TASK: Can you set down, exactly as they appear below, the lines from the opening of the material through the one bearing "- squad: one", minus the pictures?

DATA SUPPLIED:
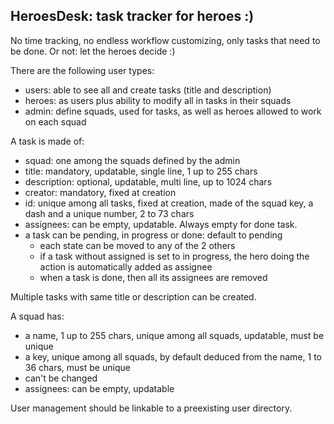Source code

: ## HeroesDesk: task tracker for heroes :)

No time tracking, no endless workflow customizing, only tasks that need to be done. Or not: let the heroes decide :)

There are the following user types:

- users: able to see all and create tasks (title and description)
- heroes: as users plus ability to modify all in tasks in their squads
- admin: define squads, used for tasks, as well as heroes allowed to work on each squad

A task is made of:

- squad: one among the squads defined by the admin
- title: mandatory, updatable, single line, 1 up to 255 chars
- description: optional, updatable, multi line, up to 1024 chars
- creator: mandatory, fixed at creation
- id: unique among all tasks, fixed at creation, made of the squad key, a dash and a unique number, 2 to 73 chars
- assignees: can be empty, updatable. Always empty for done task.
- a task can be pending, in progress or done: default to pending
    - each state can be moved to any of the 2 others
    - if a task without assigned is set to in progress, the hero doing the action is automatically added as assignee
    - when a task is done, then all its assignees are removed

Multiple tasks with same title or description can be created.

A squad has:
- a name, 1 up to 255 chars, unique among all squads, updatable, must be unique
- a key, unique among all squads, by default deduced from the name, 1 to 36 chars, must be unique
- can't be changed
- assignees: can be empty, updatable

User management should be linkable to a preexisting user directory.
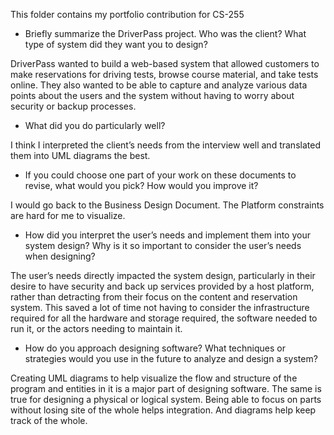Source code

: This folder contains my portfolio contribution for CS-255

   - Briefly summarize the DriverPass project. Who was the client? What type of system did they want you to design?

DriverPass wanted to build a web-based system that allowed customers to make reservations for driving tests, browse course material, and take tests online.  They also wanted to be able to capture and analyze various data points about the users and the system without having to worry about security or backup processes.


   - What did you do particularly well?

I think I interpreted the client’s needs from the interview well and translated them into UML diagrams the best.  


   - If you could choose one part of your work on these documents to revise, what would you pick? How would you improve it?

I would go back to the Business Design Document.  The Platform constraints are hard for me to visualize.


   - How did you interpret the user’s needs and implement them into your system design? Why is it so important to consider the user’s needs when designing?

The user’s needs directly impacted the system design, particularly in their desire to have security and back up services provided by a host platform, rather than detracting from their focus on the content and reservation system.  This saved a lot of time not having to consider the infrastructure required for all the hardware and storage required, the software needed to run it, or the actors needing to maintain it.


   - How do you approach designing software? What techniques or strategies would you use in the future to analyze and design a system?

Creating UML diagrams to help visualize the flow and structure of the program and entities in it is a major part of designing software.  The same is true for designing a physical or logical system.  Being able to focus on parts without losing site of the whole helps integration.  And diagrams help keep track of the whole.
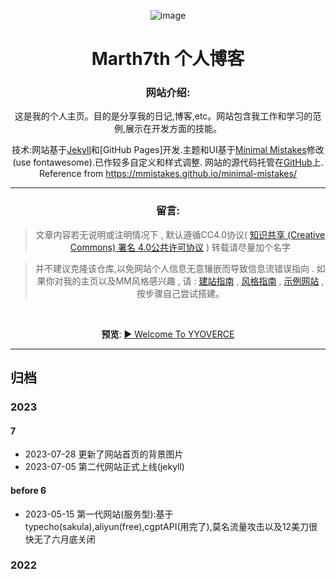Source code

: 

<div align='center'>

![image](https://github.com/Sumalene/March7thBlog/assets/124686994/04842755-988d-4857-aa7b-307a3eb9f7d6)

  <h1>Marth7th 个人博客</h1>
  
<h3> 网站介绍: </h3>
这是我的个人主页。目的是分享我的日记,博客,etc。网站包含我工作和学习的范例,展示在开发方面的技能。

技术:网站基于[Jekyll](https://jekyllrb.com/)和[GitHub Pages]开发.主题和UI基于[Minimal Mistakes](https://mademistakes.com/work/jekyll-themes/minimal-mistakes/)修改(use fontawesome).已作较多自定义和样式调整.
网站的源代码托管在[GitHub](404)上. Reference from https://mmistakes.github.io/minimal-mistakes/

---
<h3> 留言: </h3>

> 文章内容若无说明或注明情况下 , 默认遵循CC4.0协议( [知识共享 (Creative Commons) 署名 4.0公共许可协议](https://creativecommons.org/licenses/by/4.0/legalcode.zh-Hans) ) 转载请尽量加个名字

> 并不建议克隆该仓库,以免网站个人信息无意镶嵌而导致信息流错误指向 . 如果你对我的主页以及MM风格感兴趣 , 请 : [建站指南](https://jekyllcn.com/docs/home/) , [风格指南](https://mademistakes.com/work/jekyll-themes/minimal-mistakes/) , [示例网站](https://mmistakes.github.io/minimal-mistakes/) , 按步骤自己尝试搭建。

<br>
  
**预览**: [▶ Welcome To YYOVERCE ](https://sumalene.github.io/March7thBlog/)
  
</div>

---

## 归档

### 2023

#### 7

- 2023-07-28 更新了网站首页的背景图片
- 2023-07-05 第二代网站正式上线(jekyll)

#### before 6
- 2023-05-15 第一代网站(服务型):基于typecho(sakula),aliyun(free),cgptAPI(用完了),莫名流量攻击以及12美刀很快无了六月底关闭

### 2022





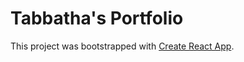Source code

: # Tabbatha's Portfolio

This project was bootstrapped with [Create React App](https://github.com/facebook/create-react-app).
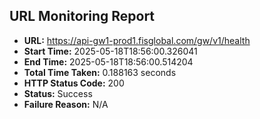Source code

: ## URL Monitoring Report

- **URL:** https://api-gw1-prod1.fisglobal.com/gw/v1/health
- **Start Time:** 2025-05-18T18:56:00.326041
- **End Time:** 2025-05-18T18:56:00.514204
- **Total Time Taken:** 0.188163 seconds
- **HTTP Status Code:** 200
- **Status:** Success
- **Failure Reason:** N/A
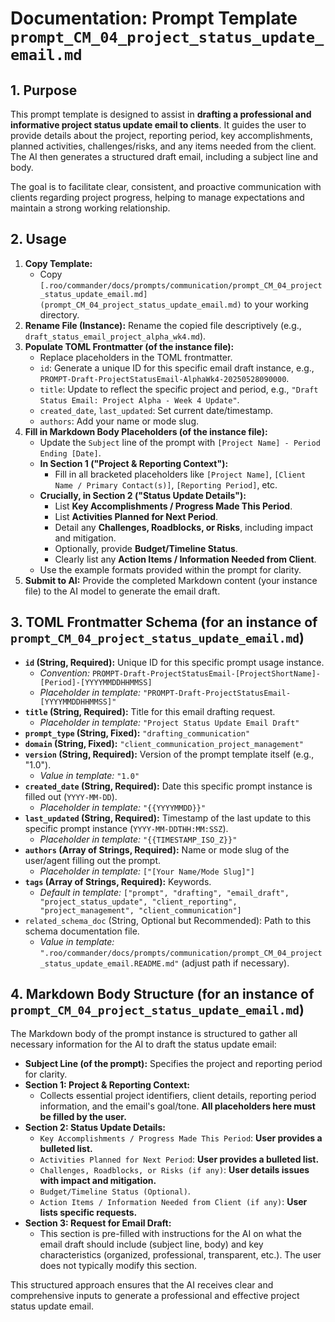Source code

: # Documentation: Prompt Template `prompt_CM_04_project_status_update_email.md`

## 1. Purpose

This prompt template is designed to assist in **drafting a professional and informative project status update email to clients**. It guides the user to provide details about the project, reporting period, key accomplishments, planned activities, challenges/risks, and any items needed from the client. The AI then generates a structured draft email, including a subject line and body.

The goal is to facilitate clear, consistent, and proactive communication with clients regarding project progress, helping to manage expectations and maintain a strong working relationship.

## 2. Usage

1.  **Copy Template:**
    *   Copy `[.roo/commander/docs/prompts/communication/prompt_CM_04_project_status_update_email.md](prompt_CM_04_project_status_update_email.md)` to your working directory.
2.  **Rename File (Instance):** Rename the copied file descriptively (e.g., `draft_status_email_project_alpha_wk4.md`).
3.  **Populate TOML Frontmatter (of the instance file):**
    *   Replace placeholders in the TOML frontmatter.
    *   `id`: Generate a unique ID for this specific email draft instance, e.g., `PROMPT-Draft-ProjectStatusEmail-AlphaWk4-20250528090000`.
    *   `title`: Update to reflect the specific project and period, e.g., `"Draft Status Email: Project Alpha - Week 4 Update"`.
    *   `created_date`, `last_updated`: Set current date/timestamp.
    *   `authors`: Add your name or mode slug.
4.  **Fill in Markdown Body Placeholders (of the instance file):**
    *   Update the `Subject` line of the prompt with `[Project Name] - Period Ending [Date]`.
    *   **In Section 1 ("Project & Reporting Context"):**
        *   Fill in all bracketed placeholders like `[Project Name]`, `[Client Name / Primary Contact(s)]`, `[Reporting Period]`, etc.
    *   **Crucially, in Section 2 ("Status Update Details"):**
        *   List **Key Accomplishments / Progress Made This Period**.
        *   List **Activities Planned for Next Period**.
        *   Detail any **Challenges, Roadblocks, or Risks**, including impact and mitigation.
        *   Optionally, provide **Budget/Timeline Status**.
        *   Clearly list any **Action Items / Information Needed from Client**.
    *   Use the example formats provided within the prompt for clarity.
5.  **Submit to AI:** Provide the completed Markdown content (your instance file) to the AI model to generate the email draft.

## 3. TOML Frontmatter Schema (for an instance of `prompt_CM_04_project_status_update_email.md`)

*   **`id` (String, Required):** Unique ID for this specific prompt usage instance.
    *   *Convention:* `PROMPT-Draft-ProjectStatusEmail-[ProjectShortName]-[Period]-[YYYYMMDDHHMMSS]`
    *   *Placeholder in template:* `"PROMPT-Draft-ProjectStatusEmail-[YYYYMMDDHHMMSS]"`
*   **`title` (String, Required):** Title for this email drafting request.
    *   *Placeholder in template:* `"Project Status Update Email Draft"`
*   **`prompt_type` (String, Fixed):** `"drafting_communication"`
*   **`domain` (String, Fixed):** `"client_communication_project_management"`
*   **`version` (String, Required):** Version of the prompt template itself (e.g., "1.0").
    *   *Value in template:* `"1.0"`
*   **`created_date` (String, Required):** Date this specific prompt instance is filled out (`YYYY-MM-DD`).
    *   *Placeholder in template:* `"{{YYYYMMDD}}"`
*   **`last_updated` (String, Required):** Timestamp of the last update to this specific prompt instance (`YYYY-MM-DDTHH:MM:SSZ`).
    *   *Placeholder in template:* `"{{TIMESTAMP_ISO_Z}}"`
*   **`authors` (Array of Strings, Required):** Name or mode slug of the user/agent filling out the prompt.
    *   *Placeholder in template:* `["[Your Name/Mode Slug]"]`
*   **`tags` (Array of Strings, Required):** Keywords.
    *   *Default in template:* `["prompt", "drafting", "email_draft", "project_status_update", "client_reporting", "project_management", "client_communication"]`
*   `related_schema_doc` (String, Optional but Recommended): Path to this schema documentation file.
    *   *Value in template:* `".roo/commander/docs/prompts/communication/prompt_CM_04_project_status_update_email.README.md"` (adjust path if necessary).

## 4. Markdown Body Structure (for an instance of `prompt_CM_04_project_status_update_email.md`)

The Markdown body of the prompt instance is structured to gather all necessary information for the AI to draft the status update email:

*   **Subject Line (of the prompt):** Specifies the project and reporting period for clarity.
*   **Section 1: Project & Reporting Context:**
    *   Collects essential project identifiers, client details, reporting period information, and the email's goal/tone. **All placeholders here must be filled by the user.**
*   **Section 2: Status Update Details:**
    *   `Key Accomplishments / Progress Made This Period`: **User provides a bulleted list.**
    *   `Activities Planned for Next Period`: **User provides a bulleted list.**
    *   `Challenges, Roadblocks, or Risks (if any)`: **User details issues with impact and mitigation.**
    *   `Budget/Timeline Status (Optional)`.
    *   `Action Items / Information Needed from Client (if any)`: **User lists specific requests.**
*   **Section 3: Request for Email Draft:**
    *   This section is pre-filled with instructions for the AI on what the email draft should include (subject line, body) and key characteristics (organized, professional, transparent, etc.). The user does not typically modify this section.

This structured approach ensures that the AI receives clear and comprehensive inputs to generate a professional and effective project status update email.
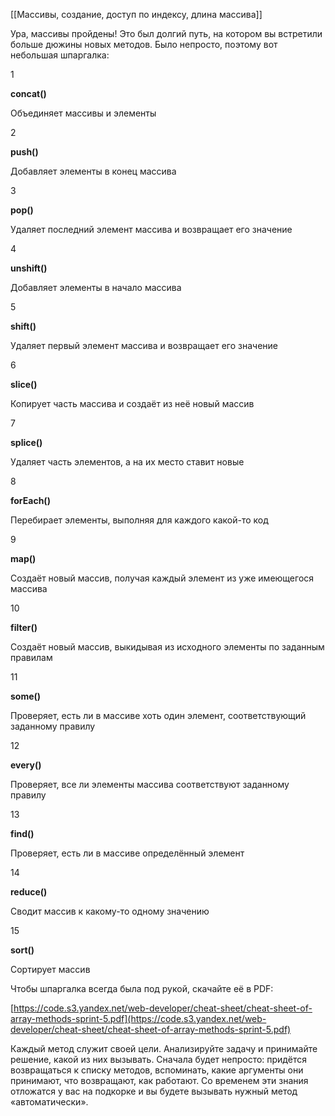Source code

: [[Массивы, создание, доступ по индексу, длина массива]] 



Ура, массивы пройдены! Это был долгий путь, на котором вы встретили больше дюжины новых методов. Было непросто, поэтому вот небольшая шпаргалка:

1

**concat()**

Объединяет массивы и элементы

2

**push()**

Добавляет элементы в конец массива

3

**pop()**

Удаляет последний элемент массива и возвращает его значение

4

**unshift()**

Добавляет элементы в начало массива

5

**shift()**

Удаляет первый элемент массива и возвращает его значение

6

**slice()**

Копирует часть массива и создаёт из неё новый массив

7

**splice()**

Удаляет часть элементов, а на их место ставит новые

8

**forEach()**

Перебирает элементы, выполняя для каждого какой-то код

9

**map()**

Создаёт новый массив, получая каждый элемент из уже имеющегося массива

10

**filter()**

Создаёт новый массив, выкидывая из исходного элементы по заданным правилам

11

**some()**

Проверяет, есть ли в массиве хоть один элемент, соответствующий заданному правилу

12

**every()**

Проверяет, все ли элементы массива соответствуют заданному правилу

13

**find()**

Проверяет, есть ли в массиве определённый элемент

14

**reduce()**

Сводит массив к какому-то одному значению

15

**sort()**

Сортирует массив

Чтобы шпаргалка всегда была под рукой, скачайте её в PDF:

[https://code.s3.yandex.net/web-developer/cheat-sheet/cheat-sheet-of-array-methods-sprint-5.pdf](https://code.s3.yandex.net/web-developer/cheat-sheet/cheat-sheet-of-array-methods-sprint-5.pdf)

Каждый метод служит своей цели. Анализируйте задачу и принимайте решение, какой из них вызывать. Сначала будет непросто: придётся возвращаться к списку методов, вспоминать, какие аргументы они принимают, что возвращают, как работают. Со временем эти знания отложатся у вас на подкорке и вы будете вызывать нужный метод «автоматически».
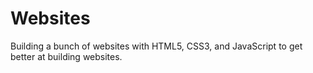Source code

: # Websites
Building a bunch of websites with HTML5, CSS3, and JavaScript to get better at building websites.
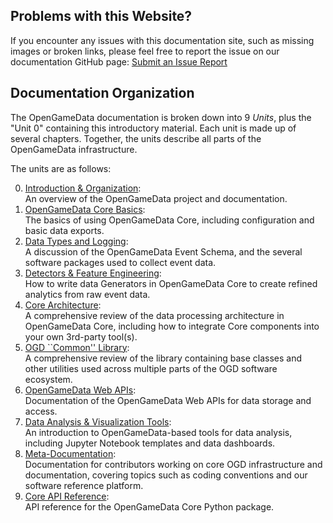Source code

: ## Problems with this Website?

If you encounter any issues with this documentation site, such as missing images or broken links, please feel free to report the issue on our documentation GitHub page:
[Submit an Issue Report](https://github.com/opengamedata/opengamedata-doc/issues/new?assignees=LswaN58&labels=bug&projects=&template=bug_report.md&title=)

## Documentation Organization

The OpenGameData documentation is broken down into 9 *Units*, plus the "Unit 0" containing this introductory material.
Each unit is made up of several chapters.
Together, the units describe all parts of the OpenGameData infrastructure.

The units are as follows:

<!-- TODO : update links here -->

0. [Introduction & Organization](./index.rst):  
    An overview of the OpenGameData project and documentation.
1. [OpenGameData Core Basics](../unit_02/index.rst):  
    The basics of using OpenGameData Core, including configuration and basic data exports.
2. [Data Types and Logging](../unit_03/index.rst):  
    A discussion of the OpenGameData Event Schema, and the several software packages used to collect event data.
3. [Detectors & Feature Engineering](../unit_04/index.rst):  
    How to write data Generators in OpenGameData Core to create refined analytics from raw event data.
4. [Core Architecture](../unit_05/index.rst):  
    A comprehensive review of the data processing architecture in OpenGameData Core, including how to integrate Core components into your own 3rd-party tool(s).
5. [OGD ``Common'' Library](../unit_06/index.rst):  
    A comprehensive review of the library containing base classes and other utilities used across multiple parts of the OGD software ecosystem.
6. [OpenGameData Web APIs](../unit_07/index.rst):  
    Documentation of the OpenGameData Web APIs for data storage and access.
7. [Data Analysis & Visualization Tools](../unit_08/index.rst):  
    An introduction to OpenGameData-based tools for data analysis, including Jupyter Notebook templates and data dashboards.
8. [Meta-Documentation](../unit_09/index.rst):  
    Documentation for contributors working on core OGD infrastructure and documentation, covering topics such as coding conventions and our software reference platform.
9. [Core API Reference](../reference/index.rst):  
    API reference for the OpenGameData Core Python package.

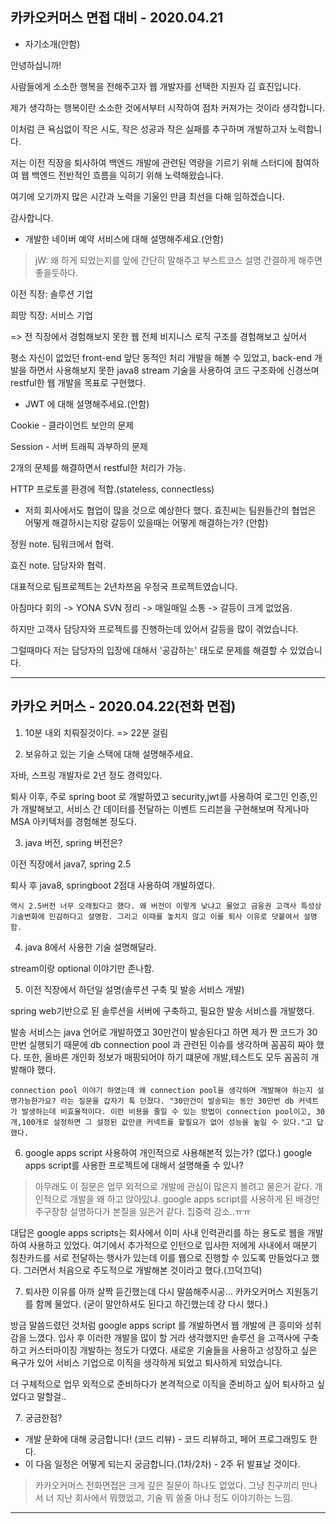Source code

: 카카오커머스 면접 대비 - 2020.04.21
---
- 자기소개(안함)

안녕하십니까! 

사람들에게 소소한 행복을 전해주고자 웹 개발자를 선택한 지원자 김 효진입니다.

제가 생각하는 행복이란 소소한 것에서부터 시작하여 점차 커져가는 것이라 생각합니다.

이처럼 큰 욕심없이 작은 시도, 작은 성공과 작은 실패를 추구하며 개발하고자 노력합니다.

저는 이전 직장을 퇴사하여 백엔드 개발에 관련된 역량을 기르기 위해 스터디에 참여하여 웹 백엔드 전반적인 흐름을 익히기 위해 노력해왔습니다.

여기에 오기까지 많은 시간과 노력을 기울인 만큼 최선을 다해 임하겠습니다.

감사합니다.

- 개발한 네이버 예약 서비스에 대해 설명해주세요.(안함)

> jW: 왜 하게 되었는지를 앞에 간단히 말해주고 부스트코스 설명 간결하게 해주면 좋을듯하다.

이전 직장: 솔루션 기업

희망 직장: 서비스 기업

=> 전 직장에서 경험해보지 못한 웹 전체 비지니스 로직 구조를 경험해보고 싶어서

평소 자신이 없었던 front-end 앞단 동적인 처리 개발을 해볼 수 있었고, back-end 개발을 하면서 사용해보지 못한 java8 stream 기술을 사용하여 코드 구조화에 신경쓰며 restful한 웹 개발을 목표로 구현했다.

- JWT 에 대해 설명해주세요.(안함)

Cookie - 클라이언트 보안의 문제

Session - 서버 트래픽 과부하의 문제

2개의 문제를 해결하면서 restful한 처리가 가능. 

HTTP 프로토콜 환경에 적합.(stateless, connectless)

- 저희 회사에서도 협업이 많을 것으로 예상한다 했다. 효진씨는 팀원들간의 협업은 어떻게 해결하시는지랑 갈등이 있을때는 어떻게 해결하는가? (안함)

정원 note. 팀워크에서 협력.

효진 note. 담당자와 협력.

대표적으로 팀프로젝트는 2년차쯔음 우정국 프로젝트였습니다. 

아침마다 회의 -> YONA SVN 정리 -> 매일매일 소통 -> 갈등이 크게 없었음.

하지만 고객사 담당자와 프로젝트를 진행하는데 있어서 갈등을 많이 겪었습니다.

그럴때마다 저는 담당자의 입장에 대해서 '공감하는' 태도로 문제를 해결할 수 있었습니다.

-------------------

카카오 커머스  - 2020.04.22(전화 면접)
---
1. 10분 내외 치뤄질것이다. => 22분 걸림

2. 보유하고 있는 기술 스택에 대해 설명해주세요.

자바, 스프링 개발자로 2년 정도 경력있다.

퇴사 이후, 주로 spring boot 로 개발하였고 security,jwt를 사용하여 로그인 인증,인가 개발해보고, 서비스 간 데이터를 전달하는 이벤트 드리븐을 구현해보며 작게나마 MSA 아키텍처를 경험해본 정도다.

3. java 버전, spring 버전은?

이전 직장에서 java7, spring 2.5

퇴사 후 java8, springboot 2점대 사용하여 개발하였다.

`역시 2.5버전 너무 오래됬다고 했다. 왜 버전이 이렇게 낮냐고 물었고 금융권 고객사 특성상 기술변화에 민감하다고 설명함. 그리고 이때를 놓치지 않고 이를 퇴사 이유로 덧붙여서 설명함.`

4. java 8에서 사용한 기술 설명해달라.

stream이랑 optional 이야기만 존나함.

5. 이전 직장에서 하던일 설명(솔루션 구축 및 발송 서비스 개발)

spring web기반으로 된 솔루션을 서버에 구축하고, 필요한 발송 서비스를 개발했다.

발송 서비스는 java 언어로 개발하였고 30만건이 발송된다고 하면 제가 짠 코드가 30만번 실행되기 때문에 db connection pool 과 관련된 이슈를 생각하며 꼼꼼히 짜야 했다. 또한, 올바른 개인화 정보가 매핑되어야 하기 떄문에 개발,테스트도 모두 꼼꼼히 개발해야 했다.

`connection pool 이야기 하였는데 왜 connection pool을 생각하며 개발해야 하는지 설명가능한가요? 라는 질문을 갑자기 툭 던졌다. "30만건이 발송되는 동안 30만번 db 커넥트가 발생하는데 비효율적이다. 이런 비용을 줄일 수 있는 방법이 connection pool이고, 30개,100개로 설정하면 그 설정된 값만큼 커넥트를 할필요가 없어 성능을 높일 수 있다."고 답했다. `

6. google apps script 사용하여 개인적으로 사용해본적 있는가? (없다.) google apps script를 사용한 프로젝트에 대해서 설명해줄 수 있나?

>아무래도 이 질문은 업무 외적으로 개발에 관심이 많은지 볼려고 물은거 같다. 개인적으로 개발을 왜 하고 앉아있냐. google apps script를 사용하게 된 배경만 주구장창 설명하다가 본질을 잃은거 같다. 집중력 감소..ㅠㅠ 

대답은 google apps scripts는 회사에서 이미 사내 인력관리를 하는 용도로 웹을 개발하여 사용하고 있었다. 여기에서 추가적으로 인턴으로 입사한 저에게 사내에서 매분기 칭찬카드를 서로 전달하는 행사가 있는데 이를 웹으로 진행할 수 있도록 만들었다고 했다. 그러면서 처음으로 주도적으로 개발해본 것이라고 했다.(끄덕끄덕)

7. 퇴사한 이유를 아까 살짝 듣긴했는데 다시 말씀해주시공... 카카오커머스 지원동기를 함께 물었다. (굳이 말안하셔도 된다고 하긴했는데 걍 다시 했다.)

방금 말씀드렸던 것처럼 google apps script 를 개발하면서 웹 개발에 큰 흥미와 성취감을 느꼈다. 입사 후 이러한 개발을 많이 할 거라 생각했지만 솔루션 을 고객사에 구축하고 커스터마이징 개발하는 정도가 다였다. 새로운 기술들을 사용하고 성장하고 싶은 욕구가 있어 서비스 기업으로 이직을 생각하게 되었고 퇴사하게 되었습니다.

더 구체적으로 업무 외적으로 준비하다가 본격적으로 이직을 준비하고 싶어 퇴사하고 싶었다고 말할걸..

7. 궁금한점?

- 개발 문화에 대해 궁금합니다! (코드 리뷰) - 코드 리뷰하고, 페어 프로그래밍도 한다.
- 이 다음 일정은 어떻게 되는지 궁금합니다.(1차/2차) - 2주 뒤 발표날 것이다.


> 카카오커머스 전화면접은 크게 깊은 질문이 하나도 없었다. 그냥 친구끼리 만나서 너 지난 회사에서 뭐했었고, 기술 뭐 쓸줄 아냐 정도 이야기하는 느낌.
---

ANSWER TO THIS PROBLEM:
Source code

: ## HeroesDesk: task tracker for heroes :)

No time tracking, no endless workflow customizing, only tasks that need to be done. Or not: let the heroes decide :)

There are the following user types:

- users: able to see all and create tasks (title and description)
- heroes: as users plus ability to modify all in tasks in their squads
- admin: define squads, used for tasks, as well as heroes allowed to work on each squad

A task is made of:

- squad: one among the squads defined by the admin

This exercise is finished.